[WHAT YOU SHOULD DO]: Arrange every line of the records below as a Markdown table with two columns, Row and Entry. Put the line number under Row and the line itself under Entry, and leave out blank lines.

[EXERCISE DATA]:
++++++++++

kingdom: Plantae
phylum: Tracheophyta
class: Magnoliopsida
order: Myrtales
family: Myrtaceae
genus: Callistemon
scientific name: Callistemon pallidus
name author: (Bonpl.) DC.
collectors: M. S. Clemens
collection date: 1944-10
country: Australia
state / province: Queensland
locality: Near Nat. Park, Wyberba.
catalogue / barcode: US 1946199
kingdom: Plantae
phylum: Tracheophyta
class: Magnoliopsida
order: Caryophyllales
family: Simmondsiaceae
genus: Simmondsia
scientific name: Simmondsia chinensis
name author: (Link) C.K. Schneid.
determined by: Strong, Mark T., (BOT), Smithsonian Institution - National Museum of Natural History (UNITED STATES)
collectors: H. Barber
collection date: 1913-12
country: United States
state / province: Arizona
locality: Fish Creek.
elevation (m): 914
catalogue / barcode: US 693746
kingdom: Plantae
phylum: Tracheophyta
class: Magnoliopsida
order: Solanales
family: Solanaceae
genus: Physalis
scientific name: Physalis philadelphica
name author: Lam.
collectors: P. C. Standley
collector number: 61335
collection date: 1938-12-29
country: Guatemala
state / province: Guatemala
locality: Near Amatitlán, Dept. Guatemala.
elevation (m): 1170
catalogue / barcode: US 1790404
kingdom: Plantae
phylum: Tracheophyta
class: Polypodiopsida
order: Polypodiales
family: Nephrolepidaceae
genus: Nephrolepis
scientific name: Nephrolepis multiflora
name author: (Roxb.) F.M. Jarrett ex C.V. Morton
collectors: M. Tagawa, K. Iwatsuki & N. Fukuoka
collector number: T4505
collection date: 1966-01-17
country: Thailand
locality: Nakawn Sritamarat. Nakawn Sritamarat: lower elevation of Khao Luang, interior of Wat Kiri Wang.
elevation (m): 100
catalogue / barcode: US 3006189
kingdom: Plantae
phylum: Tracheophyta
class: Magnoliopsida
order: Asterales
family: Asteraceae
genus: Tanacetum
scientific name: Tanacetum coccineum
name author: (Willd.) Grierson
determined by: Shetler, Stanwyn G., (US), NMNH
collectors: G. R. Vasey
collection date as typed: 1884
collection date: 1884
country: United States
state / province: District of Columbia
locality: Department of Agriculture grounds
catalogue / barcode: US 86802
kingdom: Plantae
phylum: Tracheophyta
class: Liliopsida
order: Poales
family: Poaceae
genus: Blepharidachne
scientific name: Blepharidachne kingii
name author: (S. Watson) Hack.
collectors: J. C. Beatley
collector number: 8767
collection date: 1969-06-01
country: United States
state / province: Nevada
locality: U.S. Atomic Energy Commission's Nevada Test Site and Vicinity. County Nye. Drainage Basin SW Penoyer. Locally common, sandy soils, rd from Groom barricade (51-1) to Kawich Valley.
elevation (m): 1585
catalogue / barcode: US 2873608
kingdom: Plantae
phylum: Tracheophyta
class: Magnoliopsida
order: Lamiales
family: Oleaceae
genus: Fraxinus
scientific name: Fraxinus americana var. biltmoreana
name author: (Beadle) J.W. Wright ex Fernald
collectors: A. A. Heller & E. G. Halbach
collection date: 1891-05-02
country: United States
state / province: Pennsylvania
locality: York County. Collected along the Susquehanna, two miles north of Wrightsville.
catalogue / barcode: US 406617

++++++++++

[CORRECT OUTPUT]:
| Row | Entry |
|---|---|
| 1 | kingdom: Plantae |
| 2 | phylum: Tracheophyta |
| 3 | class: Magnoliopsida |
| 4 | order: Myrtales |
| 5 | family: Myrtaceae |
| 6 | genus: Callistemon |
| 7 | scientific name: Callistemon pallidus |
| 8 | name author: (Bonpl.) DC. |
| 9 | collectors: M. S. Clemens |
| 10 | collection date: 1944-10 |
| 11 | country: Australia |
| 12 | state / province: Queensland |
| 13 | locality: Near Nat. Park, Wyberba. |
| 14 | catalogue / barcode: US 1946199 |
| 15 | kingdom: Plantae |
| 16 | phylum: Tracheophyta |
| 17 | class: Magnoliopsida |
| 18 | order: Caryophyllales |
| 19 | family: Simmondsiaceae |
| 20 | genus: Simmondsia |
| 21 | scientific name: Simmondsia chinensis |
| 22 | name author: (Link) C.K. Schneid. |
| 23 | determined by: Strong, Mark T., (BOT), Smithsonian Institution - National Museum of Natural History (UNITED STATES) |
| 24 | collectors: H. Barber |
| 25 | collection date: 1913-12 |
| 26 | country: United States |
| 27 | state / province: Arizona |
| 28 | locality: Fish Creek. |
| 29 | elevation (m): 914 |
| 30 | catalogue / barcode: US 693746 |
| 31 | kingdom: Plantae |
| 32 | phylum: Tracheophyta |
| 33 | class: Magnoliopsida |
| 34 | order: Solanales |
| 35 | family: Solanaceae |
| 36 | genus: Physalis |
| 37 | scientific name: Physalis philadelphica |
| 38 | name author: Lam. |
| 39 | collectors: P. C. Standley |
| 40 | collector number: 61335 |
| 41 | collection date: 1938-12-29 |
| 42 | country: Guatemala |
| 43 | state / province: Guatemala |
| 44 | locality: Near Amatitlán, Dept. Guatemala. |
| 45 | elevation (m): 1170 |
| 46 | catalogue / barcode: US 1790404 |
| 47 | kingdom: Plantae |
| 48 | phylum: Tracheophyta |
| 49 | class: Polypodiopsida |
| 50 | order: Polypodiales |
| 51 | family: Nephrolepidaceae |
| 52 | genus: Nephrolepis |
| 53 | scientific name: Nephrolepis multiflora |
| 54 | name author: (Roxb.) F.M. Jarrett ex C.V. Morton |
| 55 | collectors: M. Tagawa, K. Iwatsuki & N. Fukuoka |
| 56 | collector number: T4505 |
| 57 | collection date: 1966-01-17 |
| 58 | country: Thailand |
| 59 | locality: Nakawn Sritamarat. Nakawn Sritamarat: lower elevation of Khao Luang, interior of Wat Kiri Wang. |
| 60 | elevation (m): 100 |
| 61 | catalogue / barcode: US 3006189 |
| 62 | kingdom: Plantae |
| 63 | phylum: Tracheophyta |
| 64 | class: Magnoliopsida |
| 65 | order: Asterales |
| 66 | family: Asteraceae |
| 67 | genus: Tanacetum |
| 68 | scientific name: Tanacetum coccineum |
| 69 | name author: (Willd.) Grierson |
| 70 | determined by: Shetler, Stanwyn G., (US), NMNH |
| 71 | collectors: G. R. Vasey |
| 72 | collection date as typed: 1884 |
| 73 | collection date: 1884 |
| 74 | country: United States |
| 75 | state / province: District of Columbia |
| 76 | locality: Department of Agriculture grounds |
| 77 | catalogue / barcode: US 86802 |
| 78 | kingdom: Plantae |
| 79 | phylum: Tracheophyta |
| 80 | class: Liliopsida |
| 81 | order: Poales |
| 82 | family: Poaceae |
| 83 | genus: Blepharidachne |
| 84 | scientific name: Blepharidachne kingii |
| 85 | name author: (S. Watson) Hack. |
| 86 | collectors: J. C. Beatley |
| 87 | collector number: 8767 |
| 88 | collection date: 1969-06-01 |
| 89 | country: United States |
| 90 | state / province: Nevada |
| 91 | locality: U.S. Atomic Energy Commission's Nevada Test Site and Vicinity. County Nye. Drainage Basin SW Penoyer. Locally common, sandy soils, rd from Groom barricade (51-1) to Kawich Valley. |
| 92 | elevation (m): 1585 |
| 93 | catalogue / barcode: US 2873608 |
| 94 | kingdom: Plantae |
| 95 | phylum: Tracheophyta |
| 96 | class: Magnoliopsida |
| 97 | order: Lamiales |
| 98 | family: Oleaceae |
| 99 | genus: Fraxinus |
| 100 | scientific name: Fraxinus americana var. biltmoreana |
| 101 | name author: (Beadle) J.W. Wright ex Fernald |
| 102 | collectors: A. A. Heller & E. G. Halbach |
| 103 | collection date: 1891-05-02 |
| 104 | country: United States |
| 105 | state / province: Pennsylvania |
| 106 | locality: York County. Collected along the Susquehanna, two miles north of Wrightsville. |
| 107 | catalogue / barcode: US 406617 |